An exact copy of the data is required, with no pictures in it.

Stored items
.....
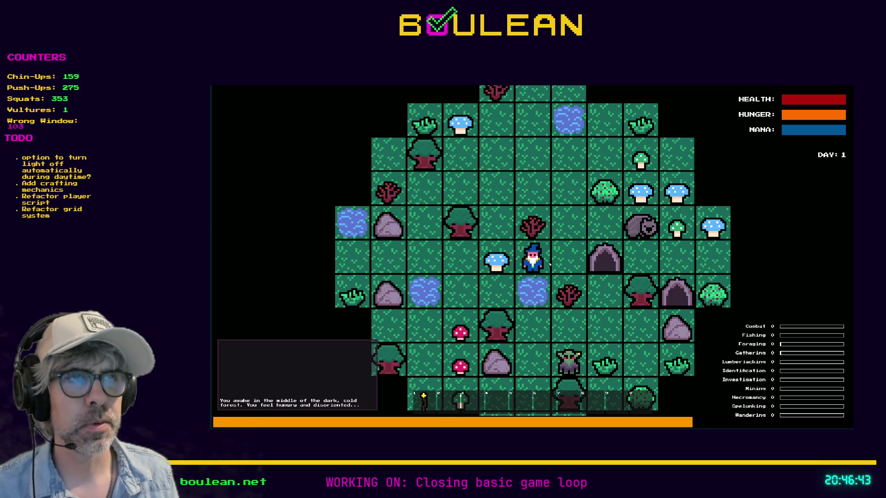
{"action": "key", "text": "Up"}
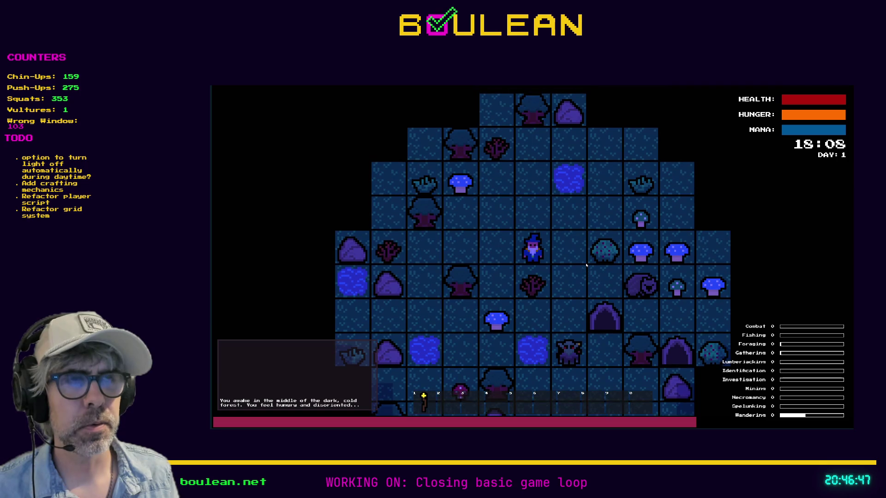
{"action": "key", "text": "e"}
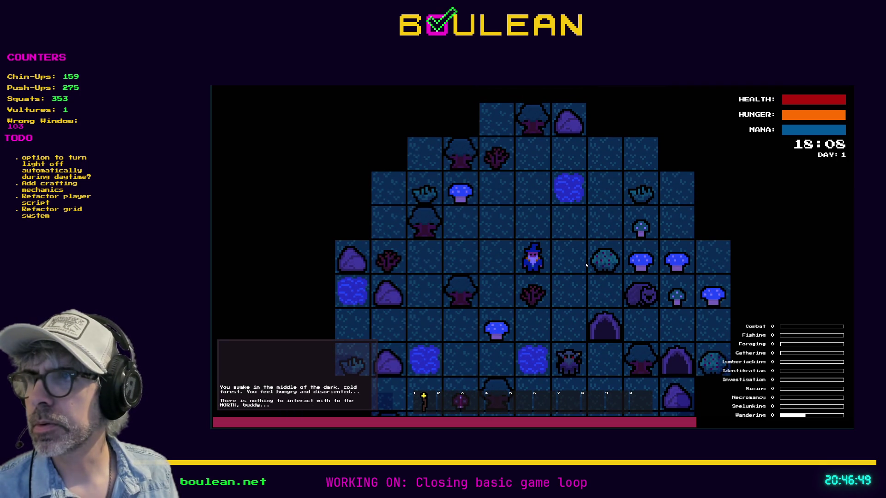
{"action": "key", "text": "e"}
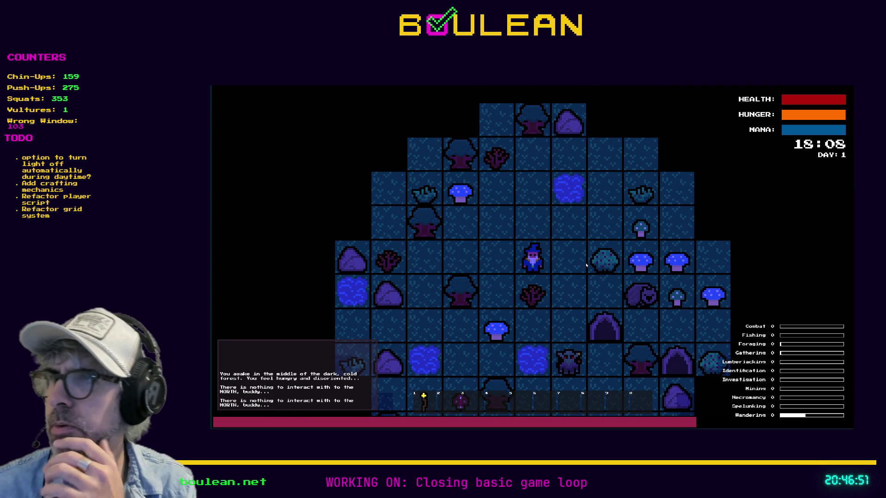
{"action": "key", "text": "e"}
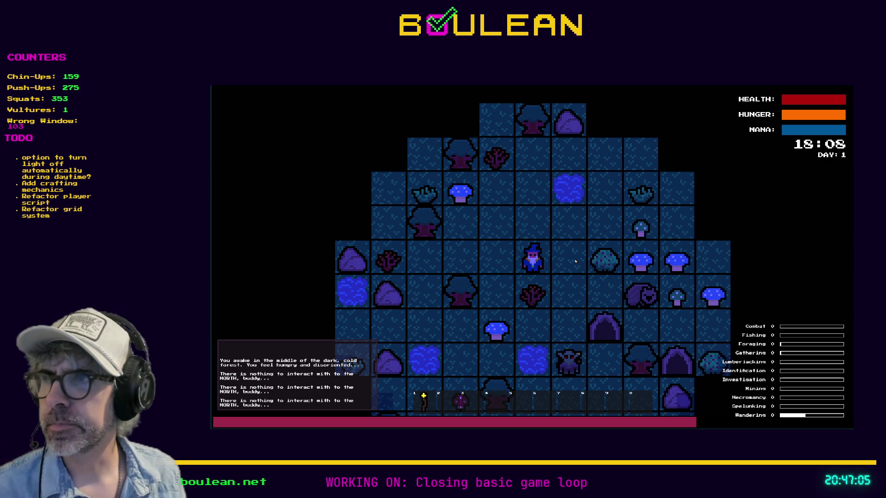
{"action": "key", "text": "e"}
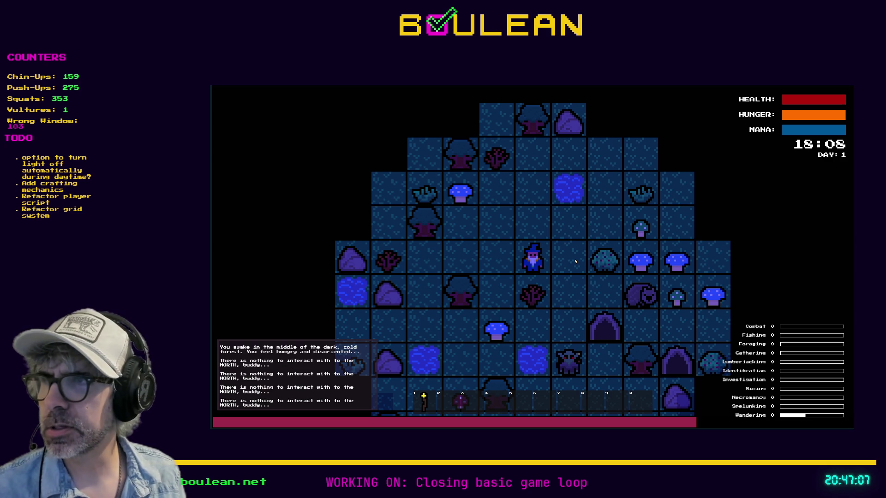
{"action": "key", "text": "e"}
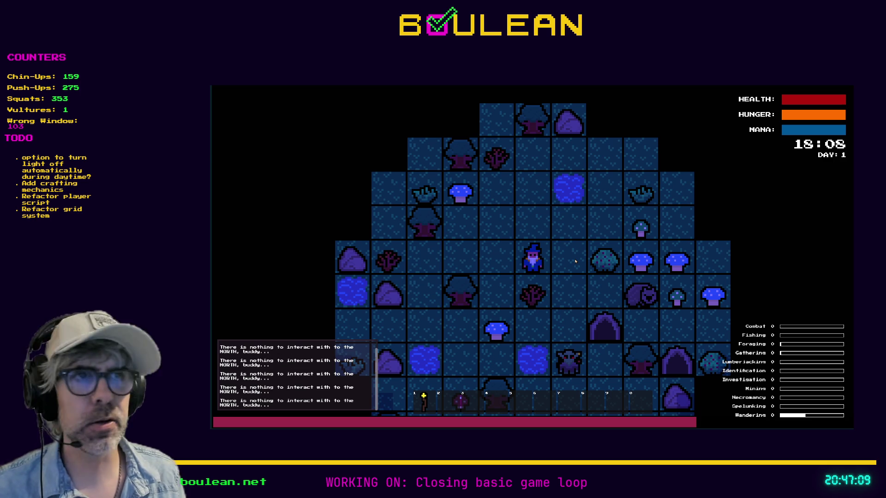
- Chop the sapling to the south into two sticks, then move the wizard west
{"action": "key", "text": "s"}
{"action": "key", "text": "e"}
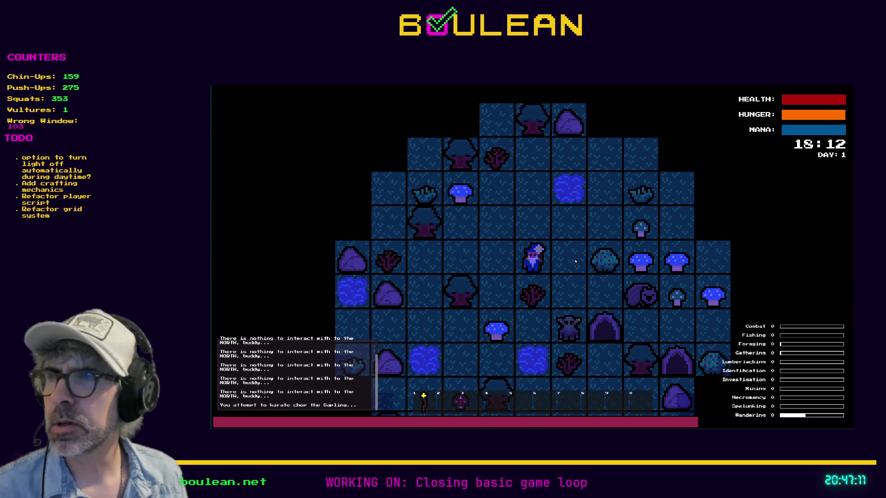
{"action": "key", "text": "e"}
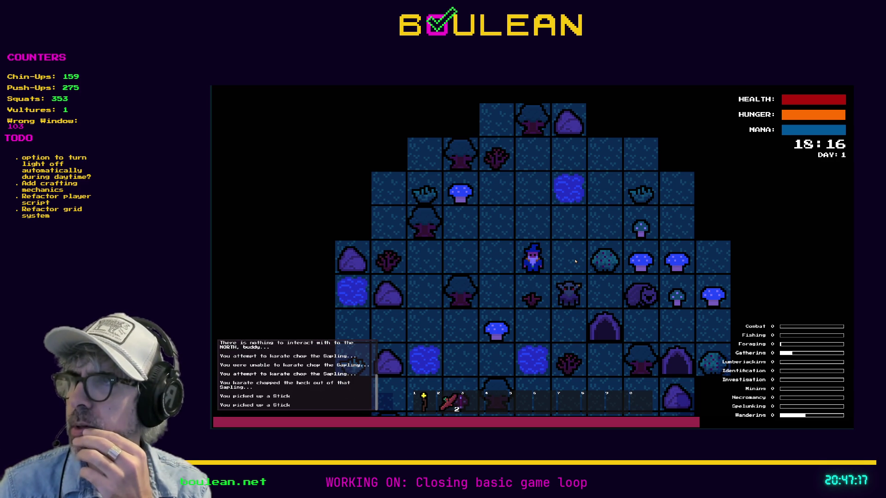
{"action": "key", "text": "a"}
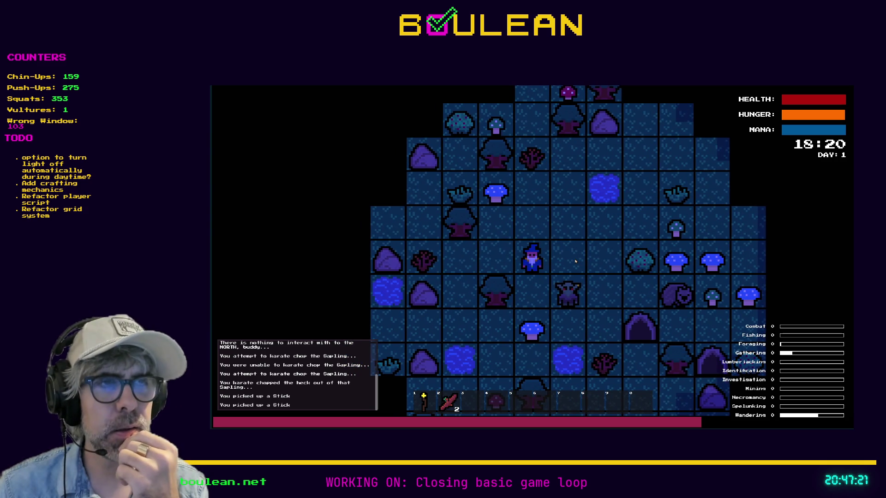
{"action": "key", "text": "Down"}
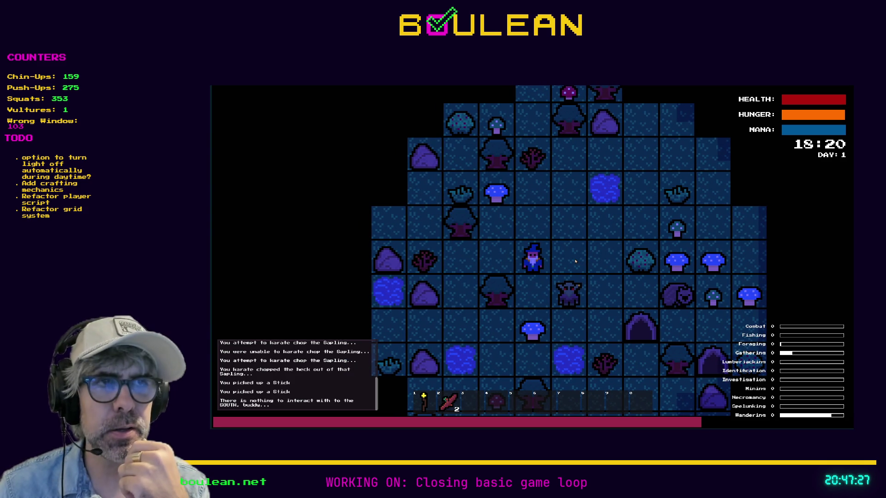
{"action": "key", "text": "Left"}
- Chop and investigate the tree south of the wizard until it yields a log
{"action": "key", "text": "Down"}
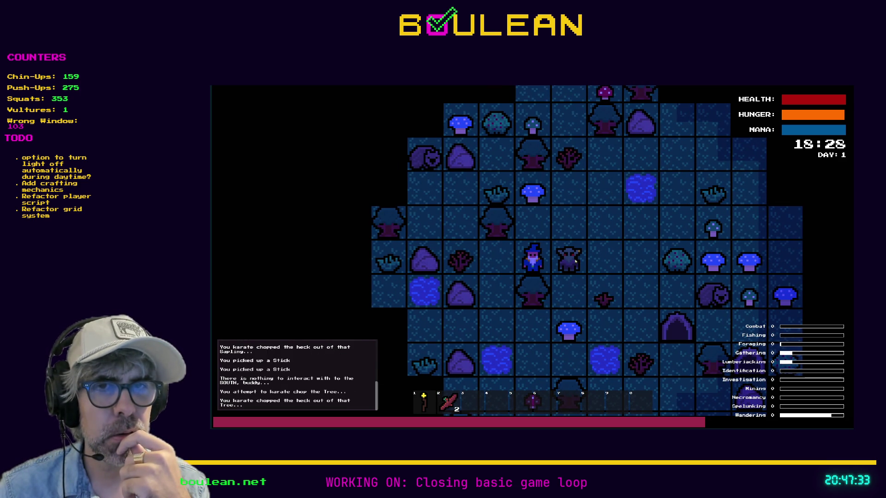
{"action": "key", "text": "Down"}
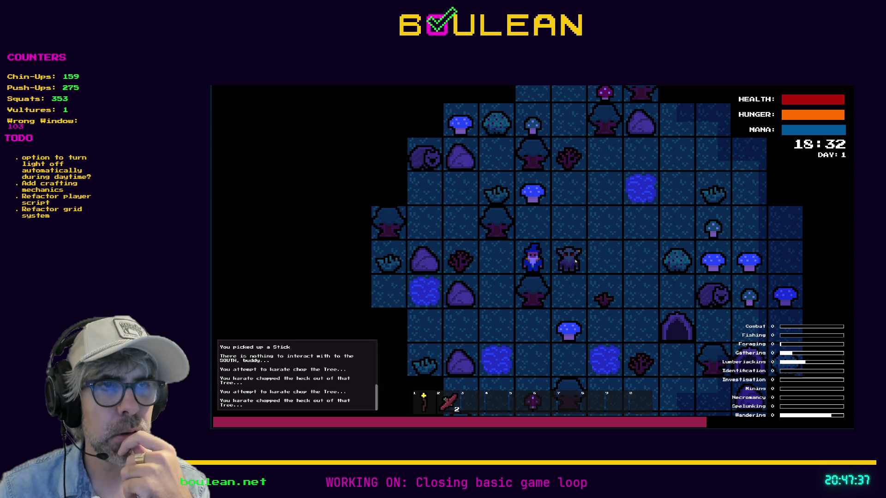
{"action": "key", "text": "i"}
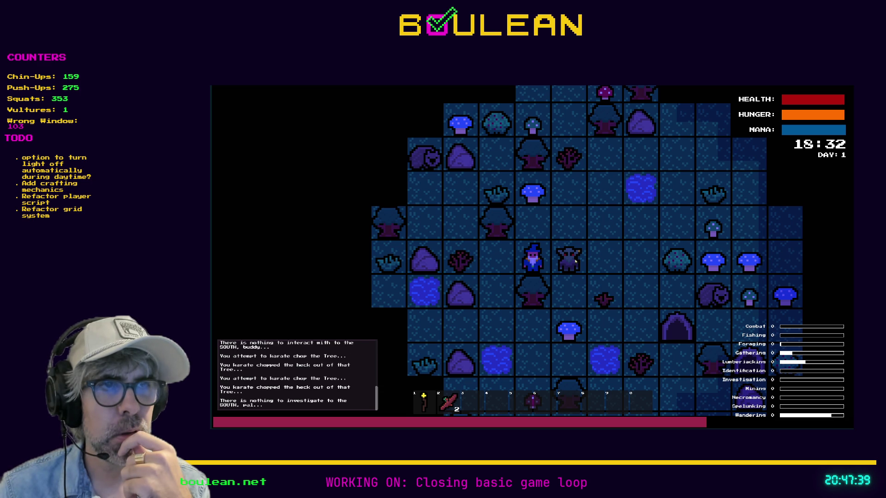
{"action": "key", "text": "e"}
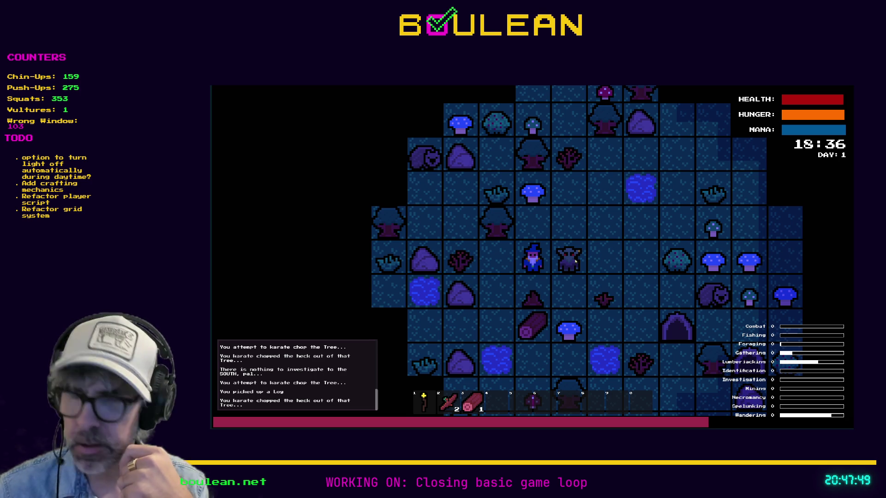
{"action": "key", "text": "e"}
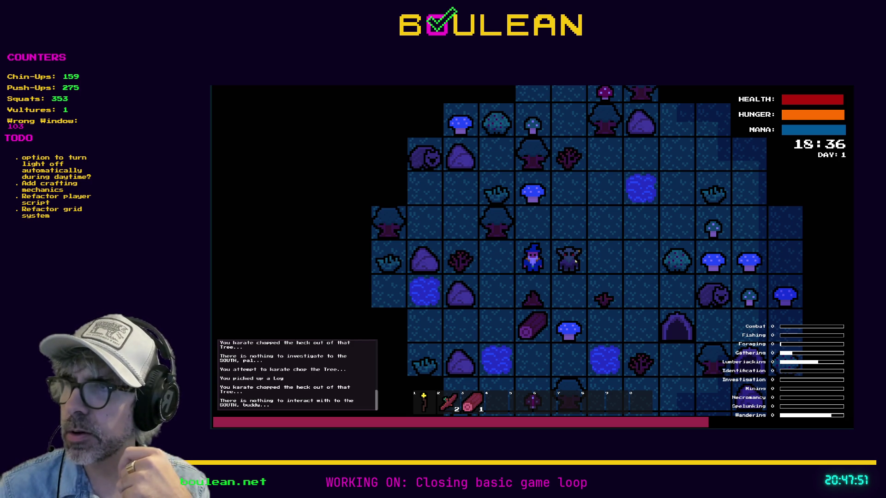
{"action": "key", "text": "e"}
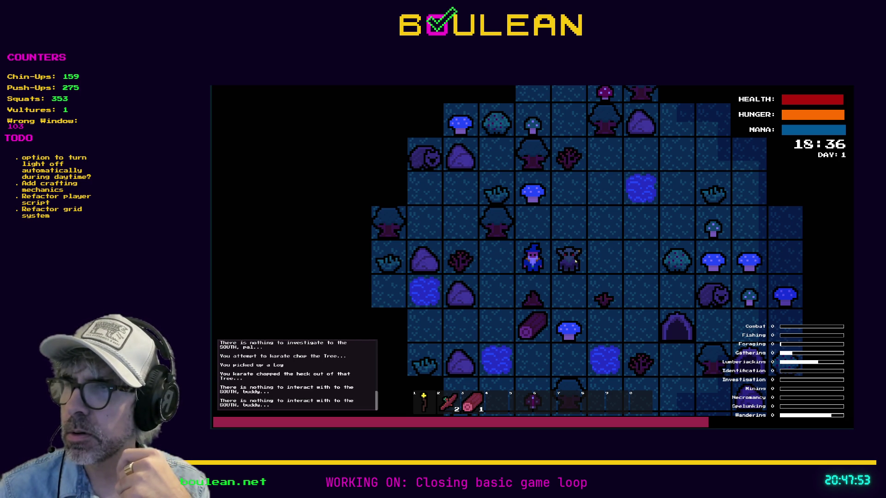
{"action": "key", "text": "i"}
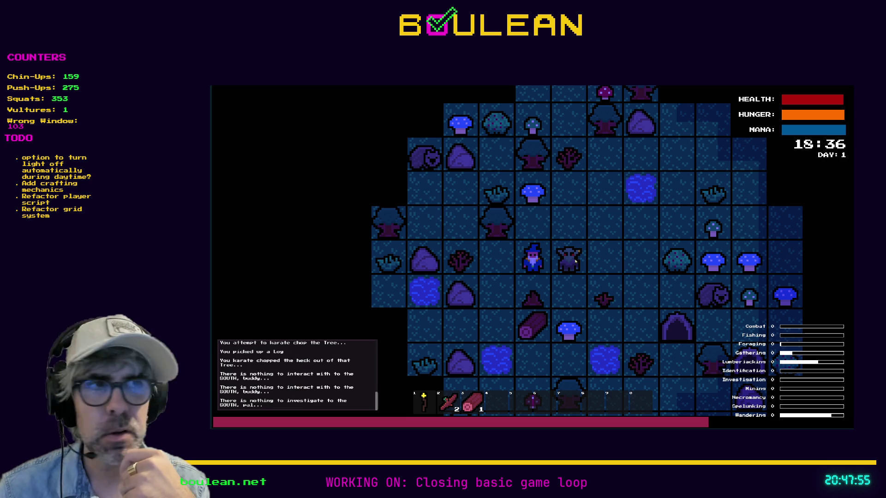
{"action": "key", "text": "e"}
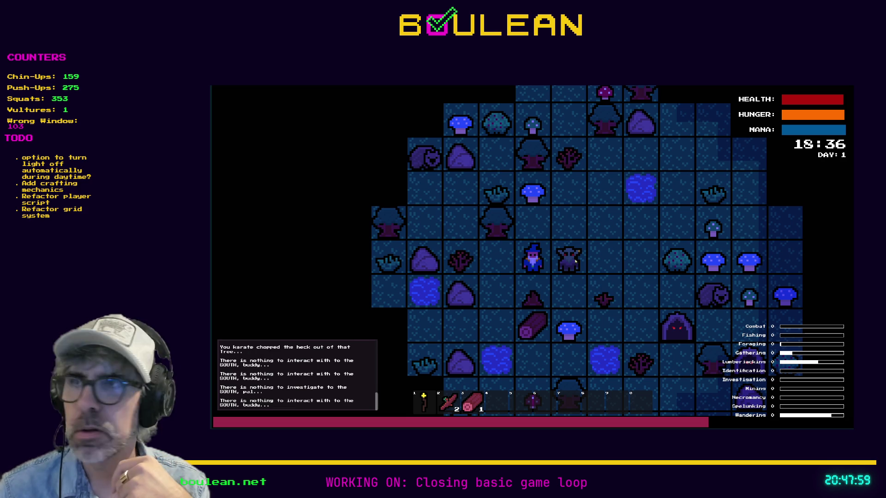
- Karate-chop the goblin to the east twice, then quit the game
{"action": "key", "text": "Right"}
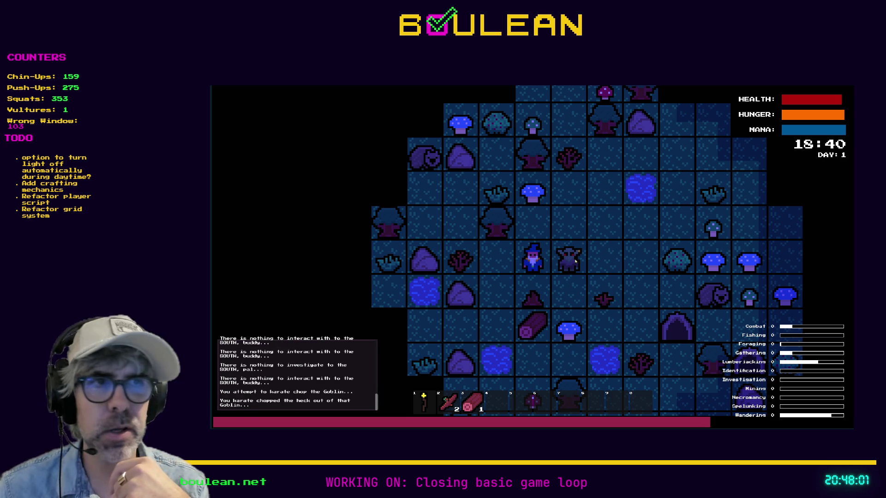
{"action": "key", "text": "Right"}
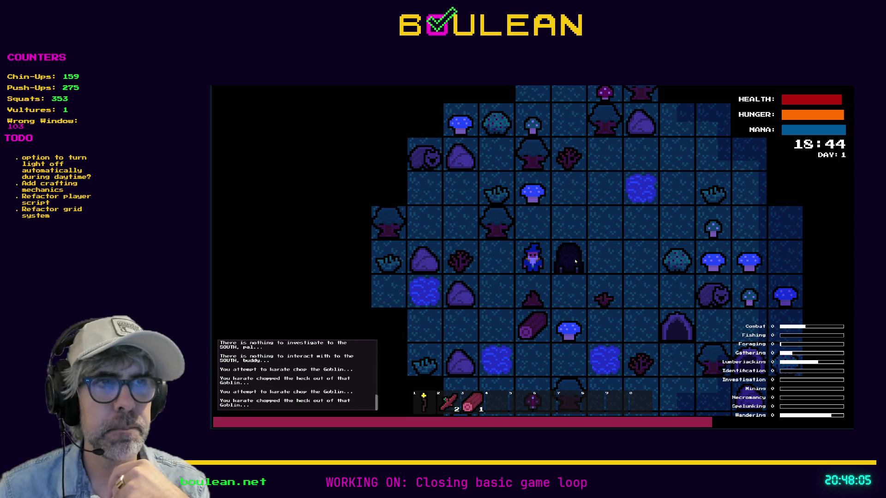
{"action": "key", "text": "Escape"}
.....
• [Task response]
{"action": "key", "text": "Up"}
{"action": "key", "text": "e"}
{"action": "key", "text": "e"}
{"action": "key", "text": "e"}
{"action": "key", "text": "e"}
{"action": "key", "text": "e"}
- Chop the sapling to the south into two sticks, then move the wizard west
{"action": "key", "text": "s"}
{"action": "key", "text": "e"}
{"action": "key", "text": "e"}
{"action": "key", "text": "a"}
{"action": "key", "text": "Down"}
{"action": "key", "text": "Left"}
- Chop and investigate the tree south of the wizard until it yields a log
{"action": "key", "text": "Down"}
{"action": "key", "text": "Down"}
{"action": "key", "text": "i"}
{"action": "key", "text": "e"}
{"action": "key", "text": "e"}
{"action": "key", "text": "e"}
{"action": "key", "text": "i"}
{"action": "key", "text": "e"}
- Karate-chop the goblin to the east twice, then quit the game
{"action": "key", "text": "Right"}
{"action": "key", "text": "Right"}
{"action": "key", "text": "Escape"}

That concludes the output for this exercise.